Application: pseudo-random number generation

It’s not really possible to generate true random numbers purely algorithmically on a computer; an algorithm is a series of steps, so if you repeat those steps exactly, you’ll get the same results. Rather, we seek “pseudo-randomness”, a sequence of values which appear to be random, if you ignore the fact that we could repeat them by re-running the algorithm. There are a number of algorithms for generating PRNGs. Most of these maintain some internal state, which persists from one number to the next. The numbers generated are derived from the state, often just consisting of the high n bits of it, but sometimes using more involved transformations.

The oldest and simplest is a linear congruential generator, which has the basic form

state = (state * A + B) % m

where A and B are constants that must be chosen carefully. Modern generators often exploit bitwise operations, as this allows more mixing of the bits in the state. The SplitMix generator, used in Java 8, uses a 64-bit state together with right-shifts and XORs, looks like this in C/C++:

static uint64_t x = ... ; // Seed/state

uint64_t next() {
    uint64_t z = (x += 0x9e3779b97f4a7c15);
    z = (z ^ (z >> 30)) * 0xbf58476d1ce4e5b9;
    z = (z ^ (z >> 27)) * 0x94d049bb133111eb;

    return z ^ (z >> 31); 
}

(Source: http://xoshiro.di.unimi.it/splitmix64.c)

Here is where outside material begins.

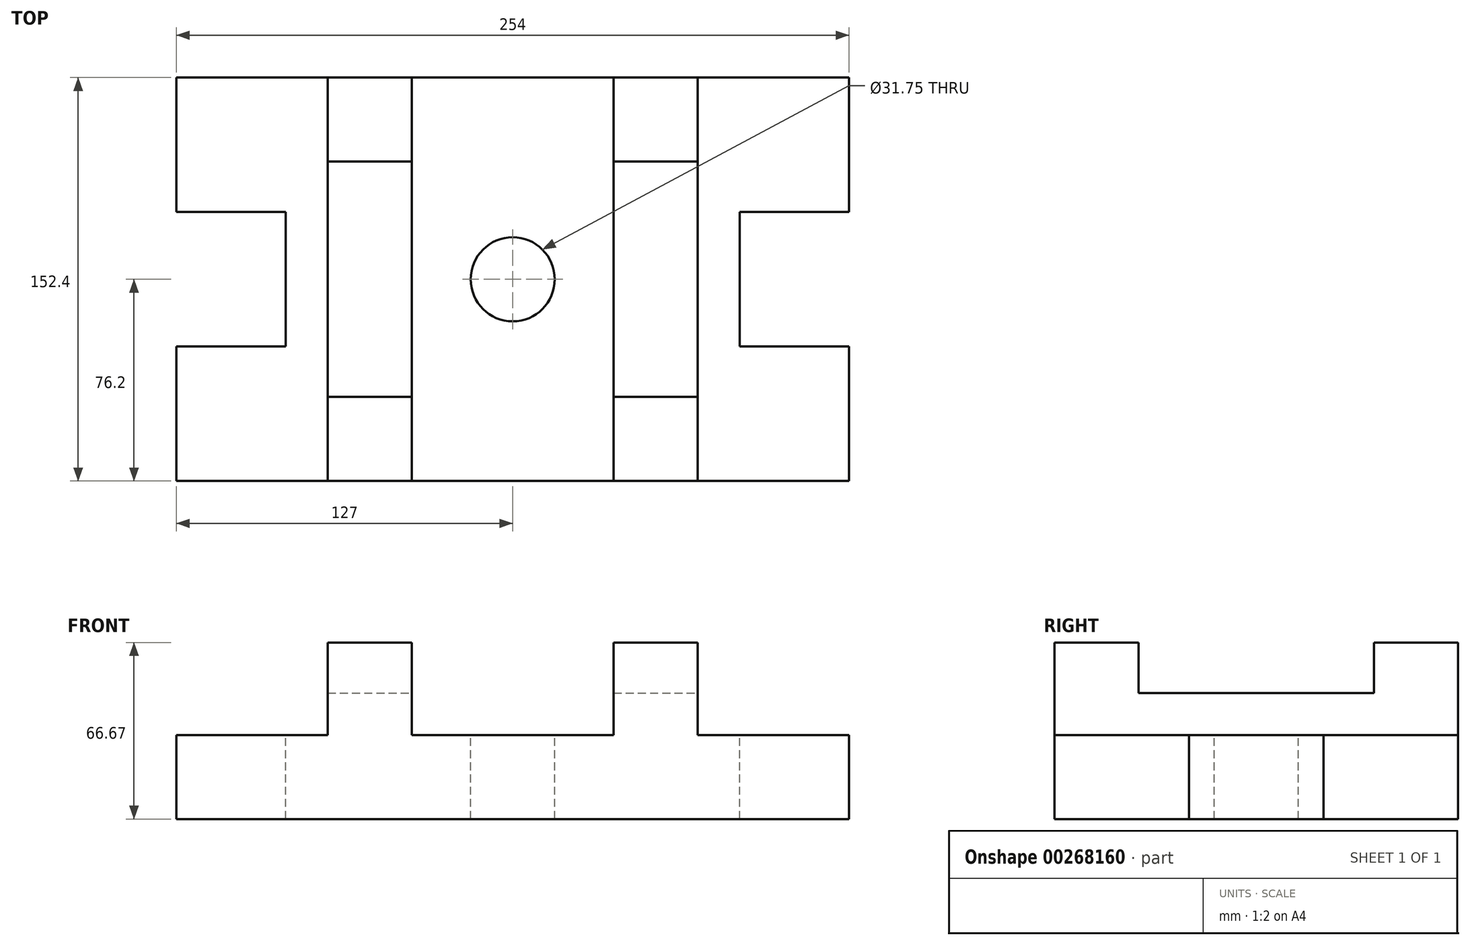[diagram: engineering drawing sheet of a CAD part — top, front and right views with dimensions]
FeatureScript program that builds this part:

Note that the value returned is not the internal state x, but a variant of it z. The state x advances quite simply, being incremented by a constant.

To implement this in assembly, we’ll store the state in memory, and then write a function to advance it and return the next random value.

section .data

state:      dq      137546  ; Seed value

section .text

next:
    push rbp
    mov rbp, rsp

    ; Constants
    mov r8,  0xbf58476d1ce4e5b9
    mov r9,  0x94d049bb133111eb
    mov r10, 0x9e3779b97f4a7c15 

    ; Update state
    add qword [state], r10
    mov rax, qword [state]

    ; z = (z ^ (z >> 30)) * 0xbf58476d1ce4e5b9
    mov rbx, rax
    shr rbx, 30
    xor rax, rbx
    mul r8

    ; z = (z ^ (z >> 27)) * 0x94d049bb133111eb
    mov rbx, rax
    shr rbx, 27
    xor rax, rbx
    mul r9

    ; return z ^ (z >> 31)
    mov rbx, rax
    shr rbx, 31
    xor rax, rbx

    pop rbp
    ret

We can test this by writing a main which prints out the random bytes generated (note: not the random numbers, but the raw byte values) and then feed them to the PractRand test suite. Here’s the rest of the program:

section .data

state:      dq      137546  ; Seed value

buffer:     dq      0            

section .text

global _start
_start:

    push rbp
    mov rbp, rsp

.loop:

    call next
    mov [buffer], rax

    mov rax, 1          ; Write syscall
    mov rdi, 1          ; Stdout
    mov rsi, buffer     ; Address 
    mov rdx, 8          ; Length
    syscall

    jmp .loop

    pop rbp

    mov rax, 60
    mov rdi, 0
    syscall

next: 
    ... ; Remainder of next function

and then we can test it with

./splitmix | RNG_test stdin

This basically lets splitmix run forever, constantly spitting out random data, which is consumed by RNG_test. RNG_test runs a battery of statistical tests on the data it receives and reports any problems, for increasingly large blocks of data.